Thursday, March 31, 2022

Ecash

 Could eCash become a thing? [How will the system avoid a counterfeiting problem?]  

Representative Stephen Lynch, Democrat of Massachusetts, a former ironworker who represents part of Boston and its southern suburbs, isn’t soft on crime, but he doesn’t like the idea of banks and the government being able to track every transaction a person makes.

On Monday, Lynch introduced a bill directing the Department of the Treasury, rather than the Federal Reserve, to develop and experiment with issuing digital dollar technologies “that replicate the privacy-respecting features of physical cash.” The bill is called the Electronic Currency and Secure Hardware Act, or Ecash.

Lynch’s idea is for the Treasury to issue cards that have funds stored on them, as with the electronic benefits transfer cards the government issues for the Supplemental Nutrition Assistance Program and other benefits.

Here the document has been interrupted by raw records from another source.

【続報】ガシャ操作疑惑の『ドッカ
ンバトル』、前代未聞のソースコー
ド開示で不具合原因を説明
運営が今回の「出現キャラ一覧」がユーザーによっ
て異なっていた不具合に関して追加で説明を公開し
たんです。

The difference is that transactions on those benefit cards are processed through the banking system. Transactions on the proposed new Treasury cards would be strictly peer to peer, like cash. Funds could also be uploaded onto phones or other hardware.

Presumably, chips on the cards or phones would communicate with chips on other cards or phones or on point-of-sale devices to deliver or receive funds between them. The cards or phones could receive money from one another or be reloaded from bank accounts or with cash.